WASHINGTON (Reuters) -The White House said on Monday that a search by the Justice Department of President Joe Biden’s home on Friday was carried out after a “voluntary, proactive offer” by his personal lawyers to the department.
A new search of Biden’s home in Wilmington, Delaware, by the department found six more items, including documents with classification markings, a lawyer for the president said in a statement on Saturday night.
Some of the classified documents and “surrounding materials” dated from Biden’s tenure in the U.S. Senate, where he represented Delaware from 1973 to 2009, according to his lawyer, Bob Bauer. Other documents were from his tenure as vice president in the Obama administration, from 2009 through 2017, Bauer said.

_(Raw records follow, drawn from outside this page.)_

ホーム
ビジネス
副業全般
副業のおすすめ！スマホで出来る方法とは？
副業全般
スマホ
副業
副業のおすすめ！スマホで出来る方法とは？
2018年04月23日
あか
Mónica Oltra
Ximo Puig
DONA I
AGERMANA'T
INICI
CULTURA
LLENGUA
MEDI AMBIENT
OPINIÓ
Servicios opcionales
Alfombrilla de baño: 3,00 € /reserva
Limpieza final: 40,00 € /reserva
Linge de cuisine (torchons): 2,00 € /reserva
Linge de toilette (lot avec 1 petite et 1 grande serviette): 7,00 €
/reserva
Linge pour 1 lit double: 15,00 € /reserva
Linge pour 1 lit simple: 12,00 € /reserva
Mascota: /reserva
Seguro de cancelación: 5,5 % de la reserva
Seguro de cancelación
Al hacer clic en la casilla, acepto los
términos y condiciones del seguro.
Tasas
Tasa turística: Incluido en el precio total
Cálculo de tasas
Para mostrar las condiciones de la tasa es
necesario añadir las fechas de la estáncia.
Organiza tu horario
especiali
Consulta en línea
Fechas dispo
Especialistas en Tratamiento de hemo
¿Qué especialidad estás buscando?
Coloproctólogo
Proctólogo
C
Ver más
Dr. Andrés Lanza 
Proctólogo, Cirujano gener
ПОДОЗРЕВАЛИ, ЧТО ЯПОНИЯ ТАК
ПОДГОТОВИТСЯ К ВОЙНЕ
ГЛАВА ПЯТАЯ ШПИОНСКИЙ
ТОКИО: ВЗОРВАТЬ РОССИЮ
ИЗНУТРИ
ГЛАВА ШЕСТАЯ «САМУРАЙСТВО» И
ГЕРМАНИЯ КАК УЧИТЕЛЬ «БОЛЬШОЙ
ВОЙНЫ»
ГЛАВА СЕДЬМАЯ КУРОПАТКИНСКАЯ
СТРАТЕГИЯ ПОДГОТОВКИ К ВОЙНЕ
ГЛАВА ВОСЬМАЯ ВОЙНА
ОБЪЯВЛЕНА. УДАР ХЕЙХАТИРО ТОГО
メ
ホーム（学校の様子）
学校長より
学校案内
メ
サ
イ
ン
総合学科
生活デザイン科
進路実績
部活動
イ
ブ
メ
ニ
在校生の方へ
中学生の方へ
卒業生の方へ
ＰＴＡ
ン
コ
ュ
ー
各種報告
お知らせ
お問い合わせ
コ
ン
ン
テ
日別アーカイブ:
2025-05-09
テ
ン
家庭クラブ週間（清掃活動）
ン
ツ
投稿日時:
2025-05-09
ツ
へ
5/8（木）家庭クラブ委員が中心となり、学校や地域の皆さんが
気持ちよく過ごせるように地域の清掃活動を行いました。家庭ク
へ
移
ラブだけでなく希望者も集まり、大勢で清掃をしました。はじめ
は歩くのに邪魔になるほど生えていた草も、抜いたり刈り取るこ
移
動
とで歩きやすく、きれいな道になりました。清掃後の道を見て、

“This was a voluntary, proactive offer by the president’s personal lawyers to DOJ to have access to the home,” said White House spokesman Ian Sams.
Sams declined to provide more clarity on the exact content of the materials taken from the Wilmington house. Biden had been kept informed throughout this process, the White House said.
The search increases the legal and political stakes for Biden, who has insisted that the previous discovery of classified material at his home and former office would eventually be deemed inconsequential.
Sams also said the White House counsel has sent a letter to the Chairman of the Republican-controlled House of Representatives Oversight Committee in response to his inquiries about the classified documents found at Democrat Biden’s home and office.
Republicans have compared the investigation to an investigation into how Biden’s predecessor Donald Trump, a Republican, handled classified documents after he left office in January 2021.
The White House has said Biden’s team has cooperated with authorities in their investigation of documents and turned them over. Trump resisted doing so until an FBI search in August at his Florida resort.